La mañana despunta con un cielo caprichoso, que pone un manto tenue de opacidad a los colores del lugar. En el aeropuerto de Cancún, el calor húmedo no da respiro y las gotas de transpiración empiezan a deslizarse por mejillas y espaldas. El aire acondicionado del transporte, es una bocanada refrescante durante los 45 minutos de distancia que median con el hotel.
De a poco, el cuerpo percibe la sensación de relajación y la placentera calidez y beldad de la Riviera Maya se apoderan de los sentidos. No puede ser de otra manera.
El aire caribeño se respira en lo profundo y el idílico paraíso de Playa del Carmen es una realidad. No hay más que dejar el equipaje y comenzar a explorar, recorrer y disfrutar.
El primer dato lo tira el maletero: “Bienvenidos a Xaman Ha” (que en idioma maya significa “agua del norte”), como para resaltar las raíces de este destino bendecido de atributos y hermanado con una zona que resguarda una porción importante de su historia en vestigios arqueológicos.

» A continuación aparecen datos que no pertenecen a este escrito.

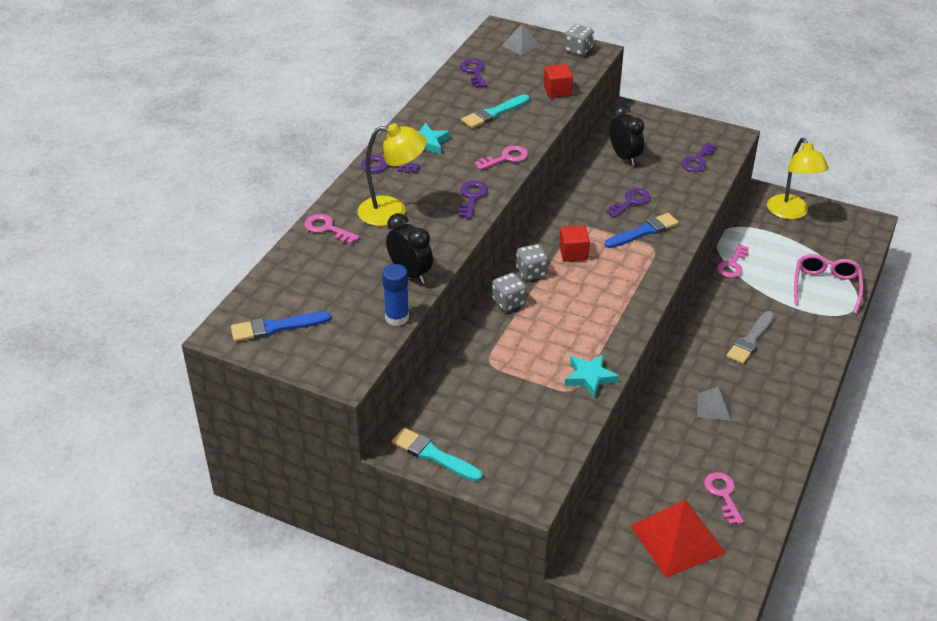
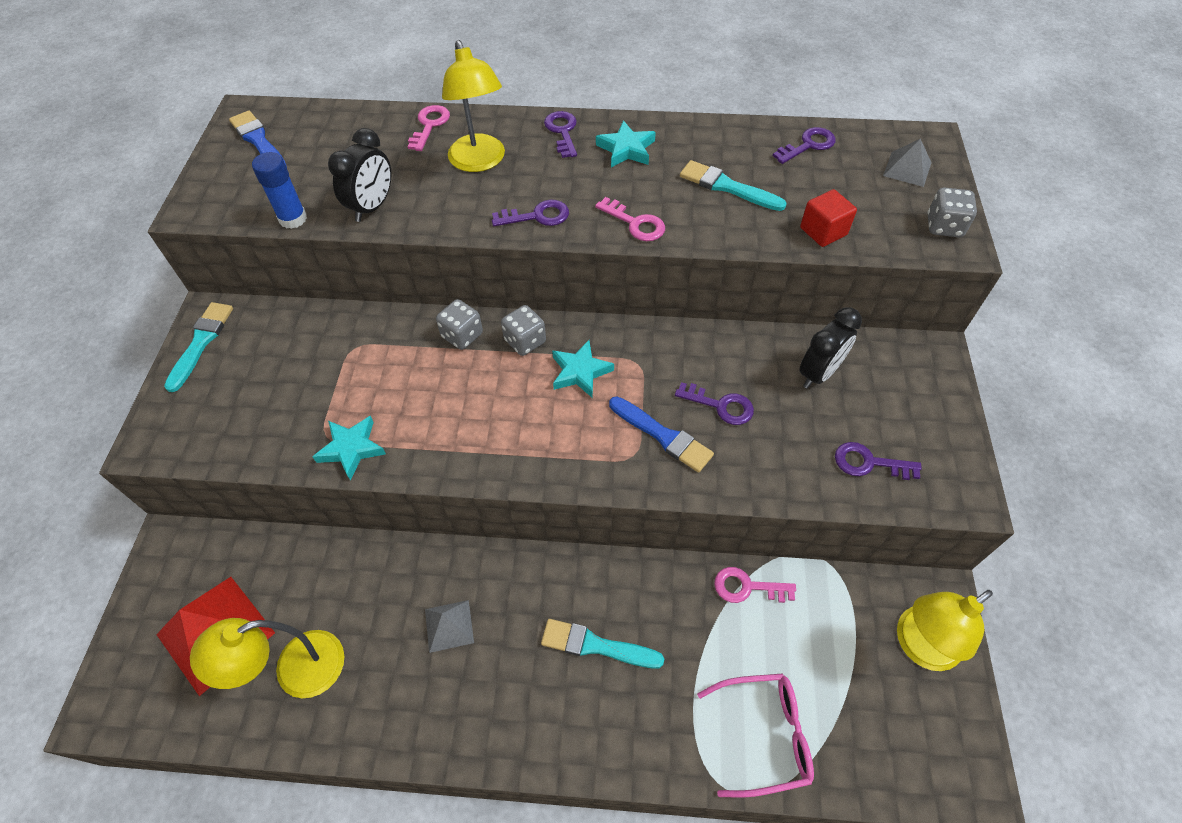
camera: 70 degrees right, 15 degrees up
red cube [559,226,590,262] -> turquoise star [552,340,614,398]
pink key [704,472,744,525] -> yellow lamp [190,618,344,698]
grey brush [726,311,775,364] -> turquoise brush [541,619,664,668]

De a poco, las nubes se desplazan como corriendo el telón para que empiece la función. Es así. Cada rincón de este lugar es como una obra de teatro, que se podrá recordar con el paso de los años.
Entonces, el cielo gana protagonismo, se reviste de pureza e intensidad y se pone en sintonía con el mar, como si fuese su propio reflejo.
La escenografía está lista y es inmejorable. Mar cristalino, arena blanca, palmeras y una brisa que roza las mejillas como un beso suave. Por aquí, los lugareños se animan a prometer 253 días de sol para completar el cuadro.